Hi Fashionistas!!! Hope you are well..
I have received a few questions about how to calculate the yardage need to create pleated skirts.. Before i get into that subject, I wanted to address pleats on a more basic level.. This is a sewing 101 tutorial of sorts, geared towards the beginner sewist, or someone who wants to brush up on their sewing jargon 🙂
I’ll be showing you examples of the following:
- Pleats (Read below)
- Box Pleats vs Inverted Box Pleats (Tutorial coming soon)
I’ll start with a definition, then a visual aid. I will also show you how to construct them.
Lets start off by looking at pictures of each. Here are some pleats I free handed on these sleeves :
Let’s have a look at some more pleats. This dress below has pleats on the neckline.
And here is another one with pleats
To learn more about what a pleat is and how to sew one, read below.
Simply put, a pleat is fabric folded on itself. That’s it. Let’s have a look.
Here is a muslin sample of a pleat. One single pleat
If the fabric were flat, it would look like this. I have color coded this for you in blue and red, so you can see the parts that disappear in the fold of the fabric once the fabric is folded.
After being folded, the red portion would be concealed in the fold.
From the bottom, the pleat would look like this:
On a pattern, a pleat is usually shown with a combination of a circle, squares or notches and a directional arrow showing you which direction the fabric needs to be folded.I do my pattern making per the industry standards for apparel production, therefore I use the notches for the pleats. You will see my pattern further into this post.
Here is an example of what you might see on a ready made pattern . This used circles, dotted lines and a directional arrow.
Now that you have the theory down, lets move on to the construction.

■ **INSTRUCTIONS**
• a. In the pleat tutorial, how is a pleat defined in simple terms?
• b. Translate this sentence from the pleat tutorial into Spanish: "After being folded, the red portion would be concealed in the fold."
• c. Quote the pleat tutorial from "- Box Pleats" up to and including "in the fold.".
The listing after this text was taken from a different source.

[Stored data entries]
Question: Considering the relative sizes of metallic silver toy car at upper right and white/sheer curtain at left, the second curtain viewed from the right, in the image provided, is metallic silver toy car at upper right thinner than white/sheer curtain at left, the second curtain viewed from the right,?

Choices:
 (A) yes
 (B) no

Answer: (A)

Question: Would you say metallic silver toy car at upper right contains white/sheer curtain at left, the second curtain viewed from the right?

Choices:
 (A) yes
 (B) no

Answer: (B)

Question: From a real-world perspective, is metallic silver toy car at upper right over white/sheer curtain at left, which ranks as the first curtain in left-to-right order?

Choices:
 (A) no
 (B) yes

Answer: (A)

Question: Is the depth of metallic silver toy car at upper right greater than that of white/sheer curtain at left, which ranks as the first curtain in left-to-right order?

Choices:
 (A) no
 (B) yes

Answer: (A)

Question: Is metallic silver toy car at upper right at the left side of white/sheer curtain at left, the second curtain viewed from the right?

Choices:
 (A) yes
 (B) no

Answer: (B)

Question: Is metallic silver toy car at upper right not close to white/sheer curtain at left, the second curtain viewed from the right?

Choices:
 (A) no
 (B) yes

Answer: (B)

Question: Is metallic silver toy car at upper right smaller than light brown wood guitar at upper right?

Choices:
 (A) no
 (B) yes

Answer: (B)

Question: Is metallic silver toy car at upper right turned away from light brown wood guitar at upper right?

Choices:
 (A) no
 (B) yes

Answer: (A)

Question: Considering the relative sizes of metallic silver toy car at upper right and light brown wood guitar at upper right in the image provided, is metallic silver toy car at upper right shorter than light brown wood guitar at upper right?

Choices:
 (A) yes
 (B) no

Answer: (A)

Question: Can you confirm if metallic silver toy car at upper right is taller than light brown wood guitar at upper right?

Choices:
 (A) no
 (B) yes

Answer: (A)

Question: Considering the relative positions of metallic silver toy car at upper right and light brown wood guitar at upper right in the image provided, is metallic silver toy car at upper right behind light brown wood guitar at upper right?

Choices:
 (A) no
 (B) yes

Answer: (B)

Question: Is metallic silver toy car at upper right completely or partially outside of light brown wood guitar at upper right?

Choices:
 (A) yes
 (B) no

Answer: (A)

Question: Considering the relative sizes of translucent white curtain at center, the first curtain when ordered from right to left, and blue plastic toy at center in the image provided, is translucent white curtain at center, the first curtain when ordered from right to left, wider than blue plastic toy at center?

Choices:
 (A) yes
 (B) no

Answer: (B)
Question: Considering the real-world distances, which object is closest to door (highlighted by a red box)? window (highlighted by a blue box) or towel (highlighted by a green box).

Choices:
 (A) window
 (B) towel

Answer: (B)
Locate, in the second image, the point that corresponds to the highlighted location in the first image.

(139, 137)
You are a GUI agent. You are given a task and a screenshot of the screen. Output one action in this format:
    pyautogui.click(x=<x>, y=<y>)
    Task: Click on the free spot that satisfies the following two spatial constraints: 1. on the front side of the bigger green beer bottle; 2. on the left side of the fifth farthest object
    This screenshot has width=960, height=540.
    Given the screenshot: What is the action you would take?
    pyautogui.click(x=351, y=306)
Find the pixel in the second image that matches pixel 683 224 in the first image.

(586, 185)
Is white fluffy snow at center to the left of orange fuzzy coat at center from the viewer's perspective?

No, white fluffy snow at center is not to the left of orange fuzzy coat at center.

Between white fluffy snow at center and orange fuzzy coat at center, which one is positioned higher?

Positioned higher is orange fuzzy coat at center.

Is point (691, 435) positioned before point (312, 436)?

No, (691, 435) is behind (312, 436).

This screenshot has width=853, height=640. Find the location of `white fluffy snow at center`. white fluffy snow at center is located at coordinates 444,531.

■ **ANSWERS BY ITEM NUMBER**
• a. A pleat is fabric folded on itself.

• b. Después de doblarse, la parte roja quedaría oculta en el pliegue.

• c.
- Box Pleats vs Inverted Box Pleats (Tutorial coming soon)
I’ll start with a definition, then a visual aid. I will also show you how to construct them.
Lets start off by looking at pictures of each. Here are some pleats I free handed on these sleeves :
Let’s have a look at some more pleats. This dress below has pleats on the neckline.
And here is another one with pleats
To learn more about what a pleat is and how to sew one, read below.
Simply put, a pleat is fabric folded on itself. That’s it. Let’s have a look.
Here is a muslin sample of a pleat. One single pleat
If the fabric were flat, it would look like this. I have color coded this for you in blue and red, so you can see the parts that disappear in the fold of the fabric once the fabric is folded.
After being folded, the red portion would be concealed in the fold.